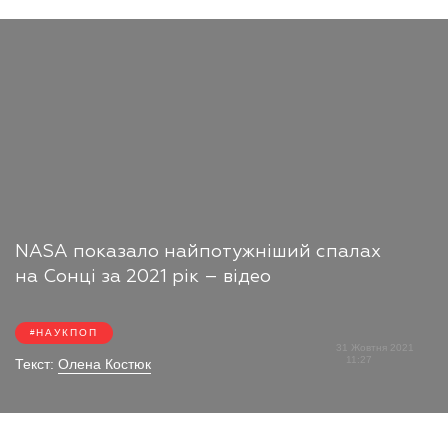
NASA показало найпотужніший спалах
на Сонці за 2021 рік – відео
НАУКПОП
31 Жовтня 2021
11:27
Текст:
Олена Костюк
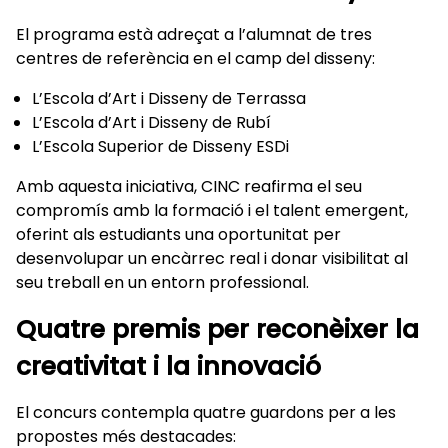
El programa està adreçat a l’alumnat de tres
centres de referència en el camp del disseny:
L’Escola d’Art i Disseny de Terrassa
L’Escola d’Art i Disseny de Rubí
L’Escola Superior de Disseny ESDi
Amb aquesta iniciativa, CINC reafirma el seu
compromís amb la formació i el talent emergent,
oferint als estudiants una oportunitat per
desenvolupar un encàrrec real i donar visibilitat al
seu treball en un entorn professional.
Quatre premis per reconèixer la
creativitat i la innovació
El concurs contempla quatre guardons per a les
propostes més destacades:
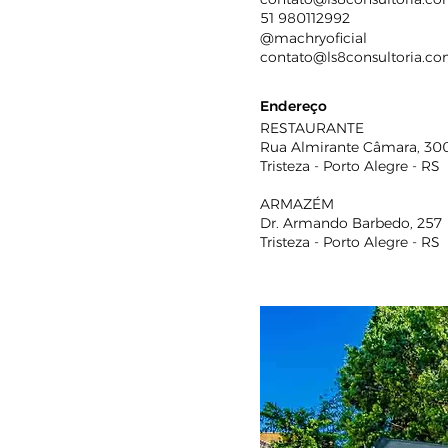
51 980112992
@machryoficial
contato@ls8consultoria.co
Endereço
RESTAURANTE
Rua Almirante Câmara, 30
Tristeza - Porto Alegre - RS
ARMAZÉM
Dr. Armando Barbedo, 257
Tristeza - Porto Alegre - RS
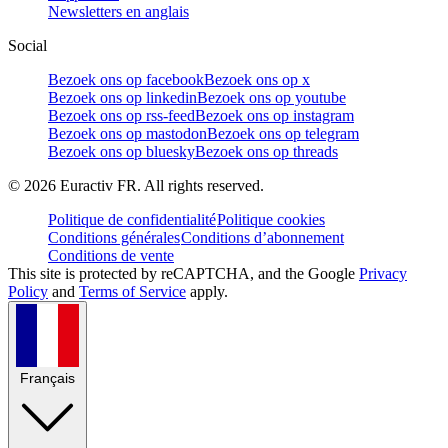
Newsletters en anglais
Social
Bezoek ons op facebook
Bezoek ons op x
Bezoek ons op linkedin
Bezoek ons op youtube
Bezoek ons op rss-feed
Bezoek ons op instagram
Bezoek ons op mastodon
Bezoek ons op telegram
Bezoek ons op bluesky
Bezoek ons op threads
©
2026
Euractiv FR. All rights reserved.
Politique de confidentialité
Politique cookies
Conditions générales
Conditions d’abonnement
Conditions de vente
This site is protected by reCAPTCHA, and the Google
Privacy
Policy
and
Terms of Service
apply.
Français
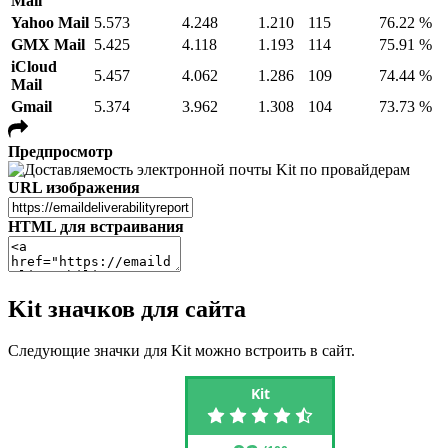
Mail
Yahoo Mail
5.573
4.248
1.210
115
76.22 %
GMX Mail
5.425
4.118
1.193
114
75.91 %
iCloud
5.457
4.062
1.286
109
74.44 %
Mail
Gmail
5.374
3.962
1.308
104
73.73 %
Предпросмотр
URL изображения
HTML для встраивания
Kit значков для сайта
Следующие значки для Kit можно встроить в сайт.
Kit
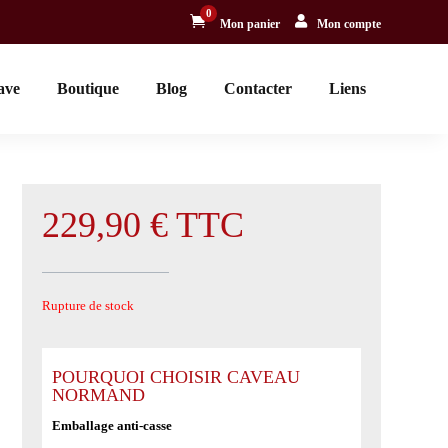
0


Mon panier
Mon compte
ave
Boutique
Blog
Contacter
Liens
229,90
€
TTC
Rupture de stock
POURQUOI CHOISIR CAVEAU
NORMAND
Emballage anti-casse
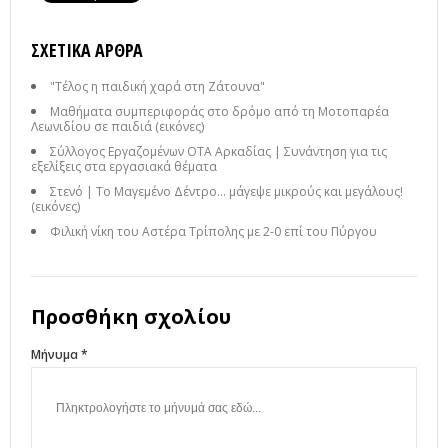
ΣΧΕΤΙΚΆ ΆΡΘΡΑ
"Τέλος η παιδική χαρά στη Ζάτουνα"
Μαθήματα συμπεριφοράς στο δρόμο από τη Μοτοπαρέα
Λεωνιδίου σε παιδιά (εικόνες)
Σύλλογος Εργαζομένων ΟΤΑ Αρκαδίας | Συνάντηση για τις
εξελίξεις στα εργασιακά θέματα
Στενό | Το Μαγεμένο Δέντρο… μάγεψε μικρούς και μεγάλους!
(εικόνες)
Φιλική νίκη του Αστέρα Τρίπολης με 2-0 επί του Πύργου
Προσθήκη σχολίου
Μήνυμα *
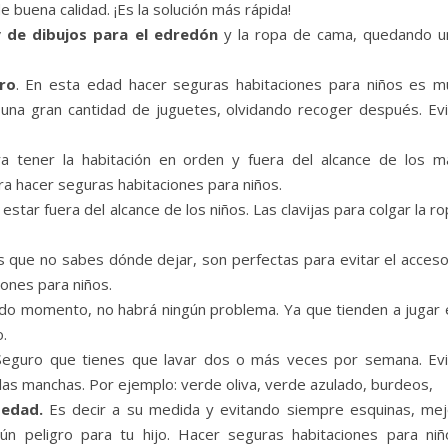
buena calidad. ¡Es la solución más rápida!
y de dibujos para el edredón
y la ropa de cama, quedando u
ro
. En esta edad hacer seguras habitaciones para niños es m
 una gran cantidad de juguetes, olvidando recoger después. Evi
a tener la habitación en orden y fuera del alcance de los m
ra hacer seguras habitaciones para niños.
tar fuera del alcance de los niños. Las clavijas para colgar la r
 que no sabes dónde dejar, son perfectas para evitar el acceso
ones para niños.
n todo momento, no habrá ningún problema. Ya que tienden a jugar
o.
r.Seguro que tienes que lavar dos o más veces por semana. Evi
 las manchas. Por ejemplo: verde oliva, verde azulado, burdeos,
 edad.
Es decir a su medida y evitando siempre esquinas, mej
 peligro para tu hijo. Hacer seguras habitaciones para niñ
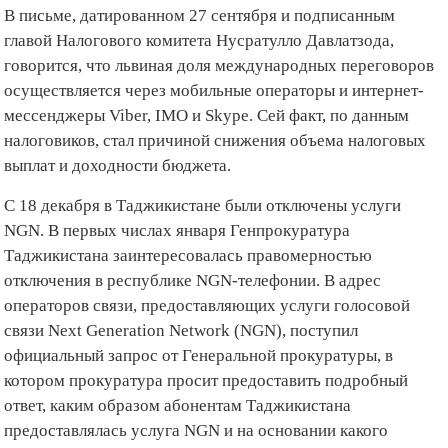
В письме, датированном 27 сентября и подписанным
главой Налогового комитета Нусратулло Давлатзода,
говорится, что львиная доля международных переговоров
осуществляется через мобильные операторы и интернет-
мессенджеры Viber, IMO и Skype. Сей факт, по данным
налоговиков, стал причиной снижения объема налоговых
выплат и доходности бюджета.
С 18 декабря в Таджикистане были отключены услуги
NGN. В первых числах января Генпрокуратура
Таджикистана заинтересовалась правомерностью
отключения в республике NGN-телефонии. В адрес
операторов связи, предоставляющих услуги голосовой
связи Next Generation Network (NGN), поступил
официальный запрос от Генеральной прокуратуры, в
котором прокуратура просит предоставить подробный
ответ, каким образом абонентам Таджикистана
предоставлялась услуга NGN и на основании какого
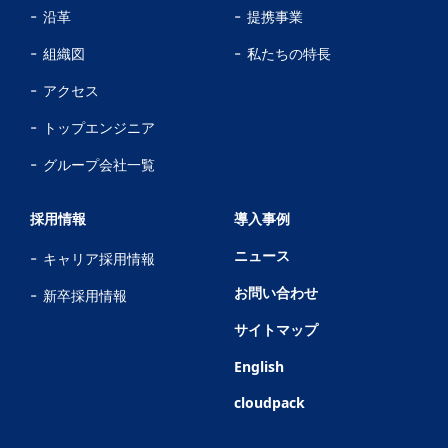
沿革
提携事業
組織図
私たちの特長
アクセス
トップエンジニア
グループ会社一覧
採用情報
導入事例
ニュース
キャリア採用情報
お問い合わせ
新卒採用情報
サイトマップ
English
cloudpack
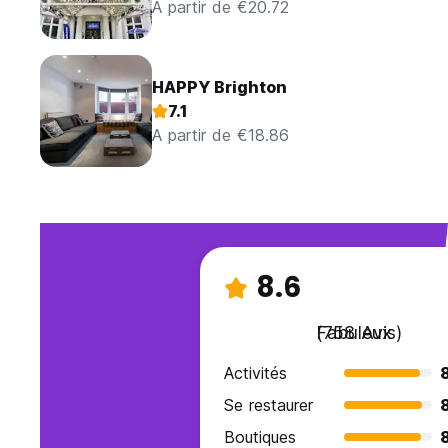
A partir de €20.72
HAPPY Brighton
7.1
A partir de €18.86
8.6
Fabuleux
(758 Avis)
Activités
Se restaurer
Boutiques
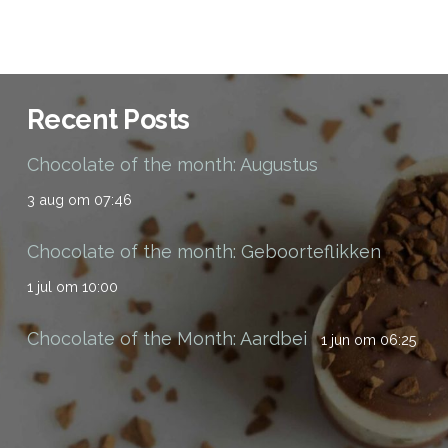
Recent Posts
Chocolate of the month: Augustus
3 aug om 07:46
Chocolate of the month: Geboorteflikken
1 jul om 10:00
Chocolate of the Month: Aardbei
1 jun om 06:25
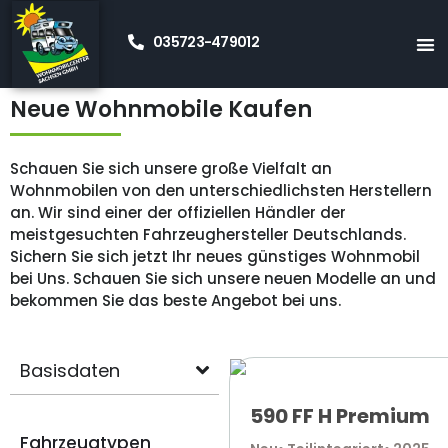
035723-479012
Startseite
Neue Wohnmobile Kaufen
Schauen Sie sich unsere große Vielfalt an
Wohnmobilen von den unterschiedlichsten Herstellern
an. Wir sind einer der offiziellen Händler der
meistgesuchten Fahrzeughersteller Deutschlands.
Sichern Sie sich jetzt Ihr neues günstiges Wohnmobil
bei Uns. Schauen Sie sich unsere neuen Modelle an und
bekommen Sie das beste Angebot bei uns.
Basisdaten
590 FF H Premium
Fahrzeugtypen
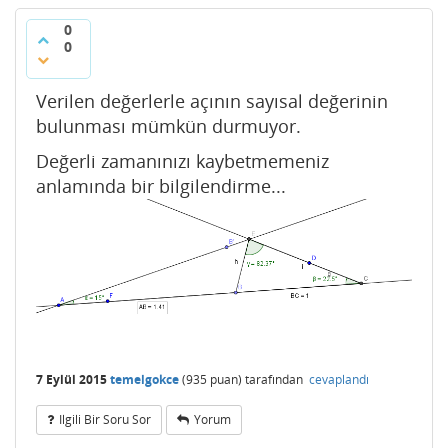
0
0
Verilen değerlerle açının sayısal değerinin
bulunması mümkün durmuyor.
Değerli zamanınızı kaybetmemeniz
anlamında bir bilgilendirme...
7 Eylül 2015
temelgokce
(
935
puan)
tarafından
cevaplandı
Ilgili Bir Soru Sor
Yorum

Directions for this task: In the records above, which lines hold the string "Таджикистана"? Copy each one.

The answer:
Таджикистана заинтересовалась правомерностью
ответ, каким образом абонентам Таджикистана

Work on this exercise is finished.